(Records from a dataset)
━━━━━━

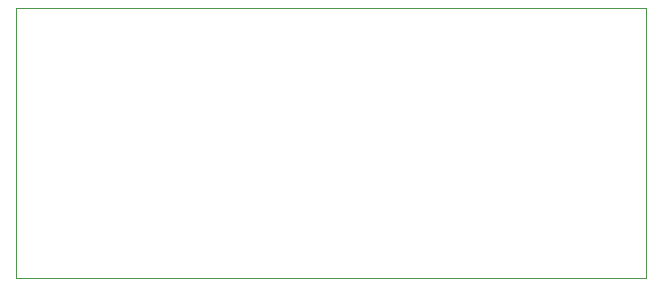
<source format=gbr>
%TF.GenerationSoftware,KiCad,Pcbnew,6.0.2+dfsg-1*%
%TF.CreationDate,2022-07-02T11:43:59+03:00*%
%TF.ProjectId,GDBluePill,4744426c-7565-4506-996c-6c2e6b696361,rev?*%
%TF.SameCoordinates,Original*%
%TF.FileFunction,Profile,NP*%
%FSLAX46Y46*%
G04 Gerber Fmt 4.6, Leading zero omitted, Abs format (unit mm)*
G04 Created by KiCad (PCBNEW 6.0.2+dfsg-1) date 2022-07-02 11:43:59*
%MOMM*%
%LPD*%
G01*
G04 APERTURE LIST*
%TA.AperFunction,Profile*%
%ADD10C,0.100000*%
%TD*%
G04 APERTURE END LIST*
D10*
X15240000Y-38100000D02*
X15240000Y-15240000D01*
X68580000Y-38100000D02*
X15240000Y-38100000D01*
X15240000Y-15240000D02*
X68580000Y-15240000D01*
X68580000Y-15240000D02*
X68580000Y-38100000D01*
M02*

</source>
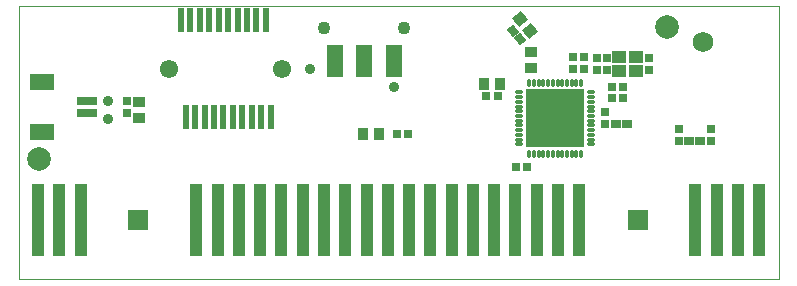
<source format=gts>
G04*
G04 #@! TF.GenerationSoftware,Altium Limited,Altium Designer,19.0.15 (446)*
G04*
G04 Layer_Color=8388736*
%FSLAX24Y24*%
%MOIN*%
G70*
G01*
G75*
%ADD16C,0.0005*%
%ADD35C,0.0356*%
%ADD36R,0.0277X0.0316*%
%ADD37R,0.0434X0.2442*%
%ADD38R,0.0380X0.0400*%
%ADD39R,0.0336X0.0277*%
%ADD40R,0.0316X0.0297*%
%ADD41O,0.0295X0.0118*%
%ADD42O,0.0118X0.0295*%
%ADD43R,0.1930X0.1930*%
%ADD44R,0.0217X0.0807*%
%ADD45R,0.0690X0.0316*%
%ADD46R,0.0789X0.0552*%
%ADD47R,0.0552X0.1064*%
%ADD48R,0.0395X0.0375*%
%ADD49C,0.0787*%
G04:AMPARAMS|DCode=50|XSize=39.5mil|YSize=37.5mil|CornerRadius=0mil|HoleSize=0mil|Usage=FLASHONLY|Rotation=40.000|XOffset=0mil|YOffset=0mil|HoleType=Round|Shape=Rectangle|*
%AMROTATEDRECTD50*
4,1,4,-0.0031,-0.0271,-0.0272,0.0017,0.0031,0.0271,0.0272,-0.0017,-0.0031,-0.0271,0.0*
%
%ADD50ROTATEDRECTD50*%

G04:AMPARAMS|DCode=51|XSize=27.7mil|YSize=33.6mil|CornerRadius=0mil|HoleSize=0mil|Usage=FLASHONLY|Rotation=40.000|XOffset=0mil|YOffset=0mil|HoleType=Round|Shape=Rectangle|*
%AMROTATEDRECTD51*
4,1,4,0.0002,-0.0218,-0.0214,0.0040,-0.0002,0.0218,0.0214,-0.0040,0.0002,-0.0218,0.0*
%
%ADD51ROTATEDRECTD51*%

%ADD52R,0.0316X0.0277*%
%ADD53R,0.0454X0.0415*%
%ADD54R,0.0375X0.0395*%
%ADD55C,0.0610*%
%ADD56C,0.0434*%
%ADD57R,0.0680X0.0680*%
%ADD58C,0.0680*%
D16*
X25315Y0D02*
Y9094D01*
X0Y0D02*
Y9094D01*
X25315D01*
X0Y0D02*
X25315D01*
D35*
X2959Y5936D02*
D03*
Y5326D02*
D03*
X12488Y6412D02*
D03*
X9688Y7012D02*
D03*
D36*
X23079Y5006D02*
D03*
Y4612D02*
D03*
X21981Y4609D02*
D03*
Y5002D02*
D03*
X3609Y5543D02*
D03*
Y5936D02*
D03*
X18449Y7406D02*
D03*
Y7012D02*
D03*
X18829Y7406D02*
D03*
Y7012D02*
D03*
X20989Y7366D02*
D03*
Y6973D02*
D03*
X19249Y6973D02*
D03*
Y7366D02*
D03*
X19589Y6973D02*
D03*
Y7366D02*
D03*
X19519Y5556D02*
D03*
Y5163D02*
D03*
D37*
X636Y1969D02*
D03*
X1345D02*
D03*
X2053D02*
D03*
X5912D02*
D03*
X6620D02*
D03*
X7329D02*
D03*
X8038D02*
D03*
X8746D02*
D03*
X9455D02*
D03*
X10164D02*
D03*
X10872D02*
D03*
X11581D02*
D03*
X12290D02*
D03*
X12998D02*
D03*
X13707D02*
D03*
X14416D02*
D03*
X15124D02*
D03*
X15833D02*
D03*
X16542D02*
D03*
X17250D02*
D03*
X17959D02*
D03*
X18668D02*
D03*
X22547D02*
D03*
X23256D02*
D03*
X23964D02*
D03*
X24673D02*
D03*
D38*
X11455Y4820D02*
D03*
X12005D02*
D03*
D39*
X22709Y4612D02*
D03*
X22335D02*
D03*
X20266Y5160D02*
D03*
X19892D02*
D03*
D40*
X12583Y4820D02*
D03*
X12977D02*
D03*
D41*
X16678Y6226D02*
D03*
Y6068D02*
D03*
Y5911D02*
D03*
Y5753D02*
D03*
Y5596D02*
D03*
Y5438D02*
D03*
Y5281D02*
D03*
Y5123D02*
D03*
Y4966D02*
D03*
Y4808D02*
D03*
Y4651D02*
D03*
Y4493D02*
D03*
X19060D02*
D03*
Y4651D02*
D03*
Y4808D02*
D03*
Y4966D02*
D03*
Y5123D02*
D03*
Y5281D02*
D03*
Y5438D02*
D03*
Y5596D02*
D03*
Y5753D02*
D03*
Y5911D02*
D03*
Y6068D02*
D03*
Y6226D02*
D03*
D42*
X17003Y4169D02*
D03*
X17160D02*
D03*
X17318D02*
D03*
X17475D02*
D03*
X17633D02*
D03*
X17790D02*
D03*
X17948D02*
D03*
X18105D02*
D03*
X18263D02*
D03*
X18420D02*
D03*
X18578D02*
D03*
X18735D02*
D03*
Y6551D02*
D03*
X18578D02*
D03*
X18420D02*
D03*
X18263D02*
D03*
X18105D02*
D03*
X17948D02*
D03*
X17790D02*
D03*
X17633D02*
D03*
X17475D02*
D03*
X17318D02*
D03*
X17160D02*
D03*
X17003D02*
D03*
D43*
X17869Y5360D02*
D03*
D44*
X5551Y5402D02*
D03*
X5866D02*
D03*
X5393Y8630D02*
D03*
X5708D02*
D03*
X6023D02*
D03*
X6181Y5402D02*
D03*
X6338Y8630D02*
D03*
X6496Y5402D02*
D03*
X7126D02*
D03*
X6968Y8630D02*
D03*
X7441Y5402D02*
D03*
X7283Y8630D02*
D03*
X7756Y5402D02*
D03*
X7598Y8630D02*
D03*
X8071Y5402D02*
D03*
X7913Y8630D02*
D03*
X8386Y5402D02*
D03*
X8228Y8630D02*
D03*
X6811Y5402D02*
D03*
X6653Y8630D02*
D03*
D45*
X2279Y5936D02*
D03*
Y5543D02*
D03*
D46*
X753Y6566D02*
D03*
Y4913D02*
D03*
D47*
X11501Y7277D02*
D03*
X12486D02*
D03*
X10517D02*
D03*
D48*
X3993Y5897D02*
D03*
Y5365D02*
D03*
X17049Y7577D02*
D03*
Y7046D02*
D03*
D49*
X670Y4010D02*
D03*
X21610Y8400D02*
D03*
D50*
X17030Y8268D02*
D03*
X16688Y8675D02*
D03*
D51*
X16709Y7988D02*
D03*
X16469Y8275D02*
D03*
D52*
X15966Y6100D02*
D03*
X15572D02*
D03*
X16946Y3750D02*
D03*
X16552D02*
D03*
X19752Y6390D02*
D03*
X20146D02*
D03*
X20146Y6040D02*
D03*
X19752D02*
D03*
D53*
X20003Y6943D02*
D03*
Y7396D02*
D03*
X20574D02*
D03*
Y6943D02*
D03*
D54*
X15503Y6510D02*
D03*
X16035D02*
D03*
D55*
X8779Y7016D02*
D03*
X5000D02*
D03*
D56*
X10163Y8360D02*
D03*
X12840D02*
D03*
D57*
X3964Y1970D02*
D03*
X20619D02*
D03*
D58*
X22782Y7913D02*
D03*
M02*

</source>
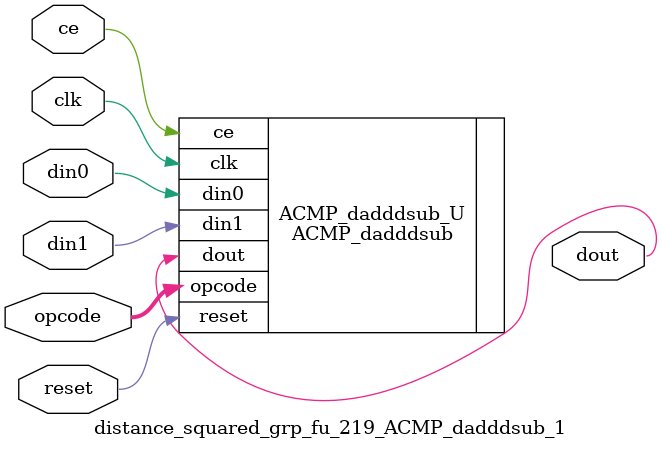
<source format=v>

`timescale 1 ns / 1 ps
module distance_squared_grp_fu_219_ACMP_dadddsub_1(
    clk,
    reset,
    ce,
    din0,
    din1,
    opcode,
    dout);

parameter ID = 32'd1;
parameter NUM_STAGE = 32'd1;
parameter din0_WIDTH = 32'd1;
parameter din1_WIDTH = 32'd1;
parameter dout_WIDTH = 32'd1;
input clk;
input reset;
input ce;
input[din0_WIDTH - 1:0] din0;
input[din1_WIDTH - 1:0] din1;
input[2 - 1:0] opcode;
output[dout_WIDTH - 1:0] dout;



ACMP_dadddsub #(
.ID( ID ),
.NUM_STAGE( 5 ),
.din0_WIDTH( din0_WIDTH ),
.din1_WIDTH( din1_WIDTH ),
.dout_WIDTH( dout_WIDTH ))
ACMP_dadddsub_U(
    .clk( clk ),
    .reset( reset ),
    .ce( ce ),
    .din0( din0 ),
    .din1( din1 ),
    .dout( dout ),
    .opcode( opcode ));

endmodule

</source>
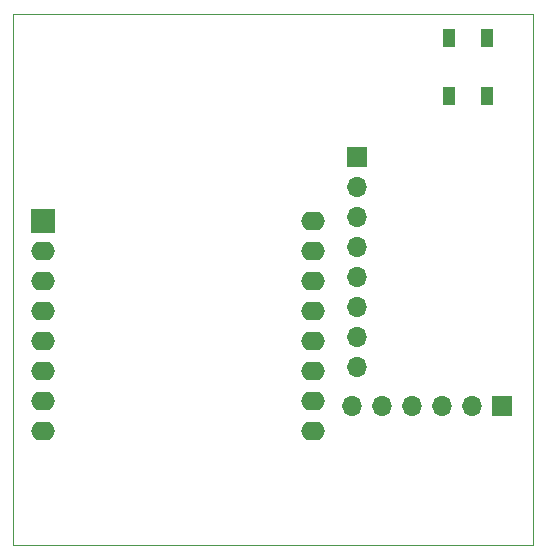
<source format=gbr>
%TF.GenerationSoftware,KiCad,Pcbnew,(5.1.10)-1*%
%TF.CreationDate,2021-06-04T21:06:00+02:00*%
%TF.ProjectId,Monitor,4d6f6e69-746f-4722-9e6b-696361645f70,rev?*%
%TF.SameCoordinates,Original*%
%TF.FileFunction,Soldermask,Top*%
%TF.FilePolarity,Negative*%
%FSLAX46Y46*%
G04 Gerber Fmt 4.6, Leading zero omitted, Abs format (unit mm)*
G04 Created by KiCad (PCBNEW (5.1.10)-1) date 2021-06-04 21:06:00*
%MOMM*%
%LPD*%
G01*
G04 APERTURE LIST*
%TA.AperFunction,Profile*%
%ADD10C,0.050000*%
%TD*%
%ADD11O,1.700000X1.700000*%
%ADD12R,1.700000X1.700000*%
%ADD13O,2.000000X1.600000*%
%ADD14R,2.000000X2.000000*%
%ADD15R,1.000000X1.500000*%
G04 APERTURE END LIST*
D10*
X82000000Y-85000000D02*
X82000000Y-40000000D01*
X126000000Y-85000000D02*
X82000000Y-85000000D01*
X126000000Y-40000000D02*
X126000000Y-85000000D01*
X82000000Y-40000000D02*
X126000000Y-40000000D01*
D11*
%TO.C,J2*%
X111100000Y-59720000D03*
X111100000Y-67340000D03*
X111100000Y-62260000D03*
X111100000Y-54640000D03*
X111100000Y-57180000D03*
X111100000Y-64800000D03*
X111100000Y-69880000D03*
D12*
X111100000Y-52100000D03*
%TD*%
D11*
%TO.C,J1*%
X118297389Y-73184671D03*
X110677389Y-73184671D03*
X120837389Y-73184671D03*
X115757389Y-73184671D03*
X113217389Y-73184671D03*
D12*
X123377389Y-73184671D03*
%TD*%
D13*
%TO.C,U1*%
X107360000Y-57500000D03*
X107360000Y-60040000D03*
X107360000Y-62580000D03*
X107360000Y-65120000D03*
X107360000Y-67660000D03*
X107360000Y-70200000D03*
X107360000Y-72740000D03*
X107360000Y-75280000D03*
X84500000Y-75280000D03*
X84500000Y-72740000D03*
X84500000Y-70200000D03*
X84500000Y-67660000D03*
X84500000Y-65120000D03*
X84500000Y-62580000D03*
D14*
X84500000Y-57500000D03*
D13*
X84500000Y-60040000D03*
%TD*%
D15*
%TO.C,D1*%
X122100000Y-42050000D03*
X118900000Y-42050000D03*
X122100000Y-46950000D03*
X118900000Y-46950000D03*
%TD*%
M02*

</source>
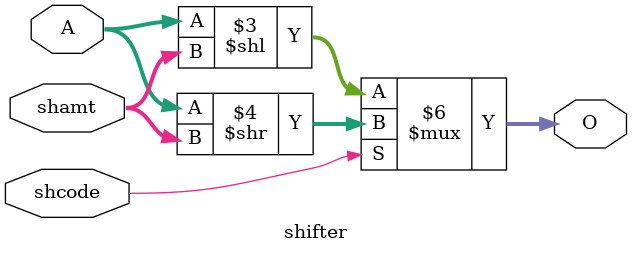
<source format=v>
`timescale 1ns / 1ps
module shifter(
    input [5:0] shamt,
    input [63:0] A,
    output reg [63:0] O,
    input shcode
    );

	always @(*)
	begin
		if (shcode == 1'b0)
		begin
			O = A << shamt;
		end
		
		else
		begin
			O = A >> shamt;
		end
	
	end

endmodule

</source>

━━━━━━

__What the exercise asks__: All lines with the string "timescale" must be copied from the data.

__Exercise answer__:
`timescale 1 ns / 1 ps
`timescale 1ns / 1ps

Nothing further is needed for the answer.